Barring the Gate After the Students Have Left the Law School Stables
According to various reports on the JD Underground forum, some states (such as Michigan) have begun increasing the requirements for Bar Exam passage, presumably in an attempt to reduce the number of new attorneys entering the field.
While I applaud (if true) the desire to reduce the number of new attorneys, I feel that failing people on the Bar Exam is the wrong way to go about it. The barrier to entry should be placed before anyone enters law school and before people invest three years and over $100,000 on unneeded higher education. The state bars are just further victimizing victims of the law school scam. If they want to reduce the number of new JDs they should just declare that only graduates of certain law schools (say the top 50 law schools) are eligible for admission and then grandfather in anyone who entered law school prior to the announcement.







1 comments:
Exactly! Real professional schools, i.e. medicine, dental and veterinary, limit the number up front. The ABA pigs, of course, claim that they don't want to "discriminate" against under-represented groups.
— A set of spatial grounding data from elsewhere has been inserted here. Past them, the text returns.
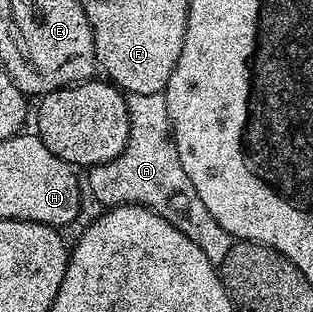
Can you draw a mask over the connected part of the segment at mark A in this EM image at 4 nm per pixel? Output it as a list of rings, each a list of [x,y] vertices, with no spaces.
[[[135,93],[129,95],[125,100],[125,109],[129,112],[129,136],[125,139],[125,148],[111,161],[88,168],[88,194],[90,191],[94,201],[102,203],[100,206],[105,209],[120,207],[123,203],[138,203],[140,207],[151,209],[159,217],[175,225],[179,233],[191,237],[191,241],[195,241],[195,245],[199,245],[199,249],[207,253],[207,261],[220,265],[223,257],[231,253],[235,240],[227,233],[227,229],[223,229],[223,225],[219,225],[219,221],[215,221],[215,217],[211,217],[207,205],[199,201],[199,193],[195,193],[195,185],[191,185],[183,165],[179,165],[179,153],[175,149],[173,126],[167,117],[167,101],[164,94]]]

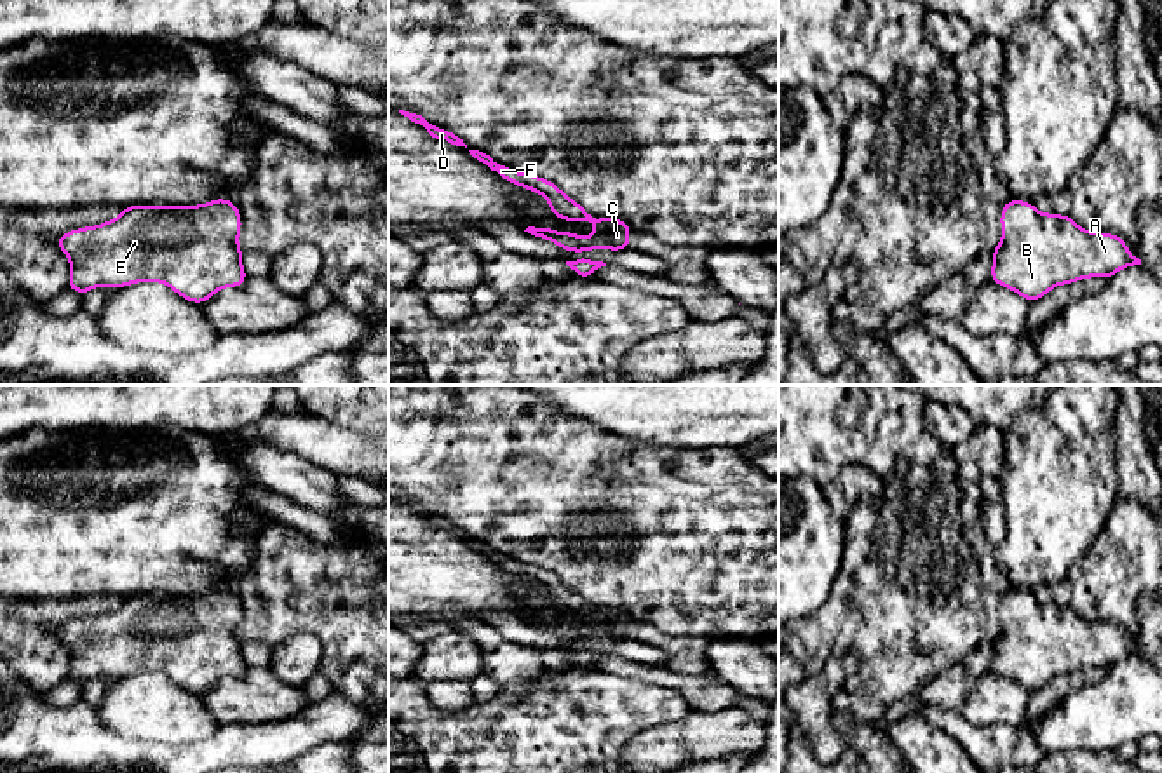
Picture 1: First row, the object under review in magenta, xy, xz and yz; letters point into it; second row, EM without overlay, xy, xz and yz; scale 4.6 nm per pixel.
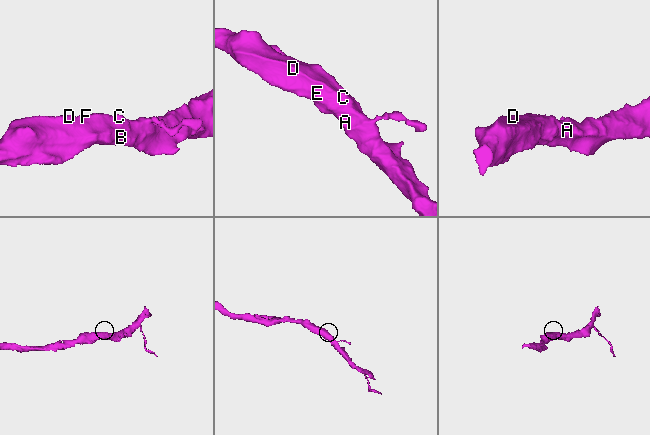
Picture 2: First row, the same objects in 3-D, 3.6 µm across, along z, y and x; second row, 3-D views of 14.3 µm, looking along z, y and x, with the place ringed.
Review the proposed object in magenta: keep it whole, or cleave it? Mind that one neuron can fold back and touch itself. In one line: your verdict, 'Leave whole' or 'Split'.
Leave whole

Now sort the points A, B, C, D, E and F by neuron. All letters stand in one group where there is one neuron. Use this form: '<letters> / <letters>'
A B C D E F

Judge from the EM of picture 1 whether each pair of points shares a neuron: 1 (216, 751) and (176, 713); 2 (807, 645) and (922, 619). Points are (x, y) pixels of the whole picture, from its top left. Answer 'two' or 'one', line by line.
1: two
2: one

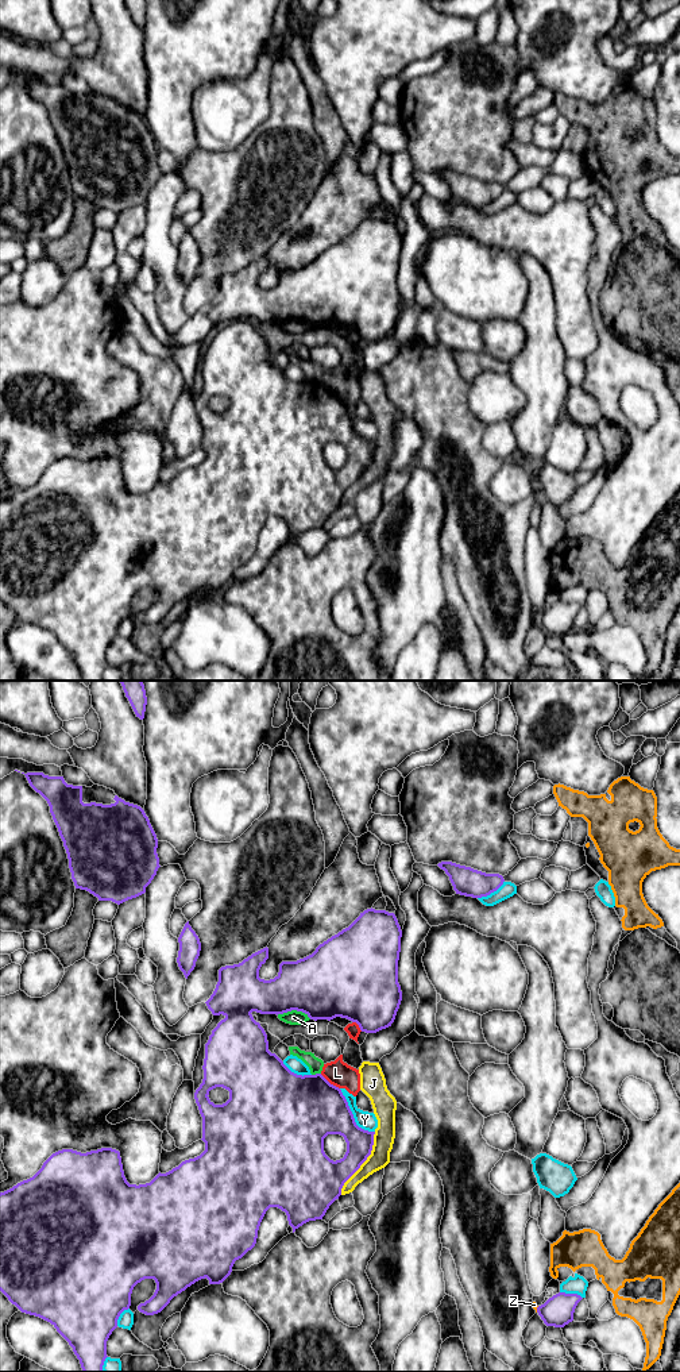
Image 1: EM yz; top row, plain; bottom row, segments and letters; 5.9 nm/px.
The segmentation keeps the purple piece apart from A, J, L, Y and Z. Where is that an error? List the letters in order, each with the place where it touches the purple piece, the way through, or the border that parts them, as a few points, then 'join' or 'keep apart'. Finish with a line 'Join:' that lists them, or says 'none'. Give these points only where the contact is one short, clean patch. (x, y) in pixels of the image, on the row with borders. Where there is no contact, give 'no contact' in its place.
A: meets purple in yz at (294, 1009); keep apart
J: meets purple in yz at (363, 1162); keep apart
L: meets purple in yz at (328, 1082); keep apart
Y: meets purple in yz at (352, 1116); keep apart
Z: meets purple in yz at (537, 1309); keep apart
Join: none

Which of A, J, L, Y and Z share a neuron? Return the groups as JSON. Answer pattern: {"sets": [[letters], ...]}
{"sets": [["A"], ["J"], ["L", "Z"], ["Y"]]}

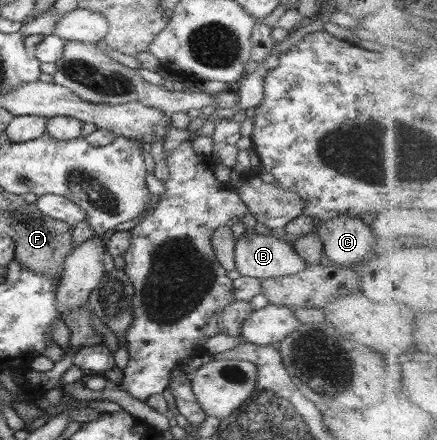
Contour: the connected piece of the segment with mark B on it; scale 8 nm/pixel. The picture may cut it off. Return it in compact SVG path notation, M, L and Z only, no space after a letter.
M247 231L236 240L234 260L242 276L261 282L267 278L293 276L308 265L297 255L291 242L255 231Z

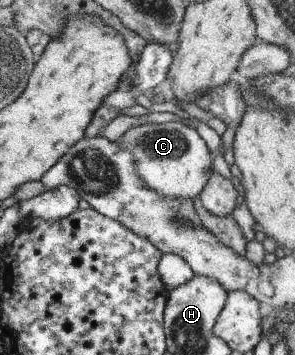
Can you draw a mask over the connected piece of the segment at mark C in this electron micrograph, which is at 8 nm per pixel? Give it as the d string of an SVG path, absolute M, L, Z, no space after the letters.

Apparently, it is mor humane to slap down low-income students and minorities - i.e. people who typically have little to no connection - with $120K in NON-DISCHARGEABLE debt, than it is to deny them the opportunity of a "legal educaTTTion."
In the end, these "educators" are selfish dogs who do not give one damn about their students or recent grads. They simply want to make sure that the federal student loan gravy train continues to roll along.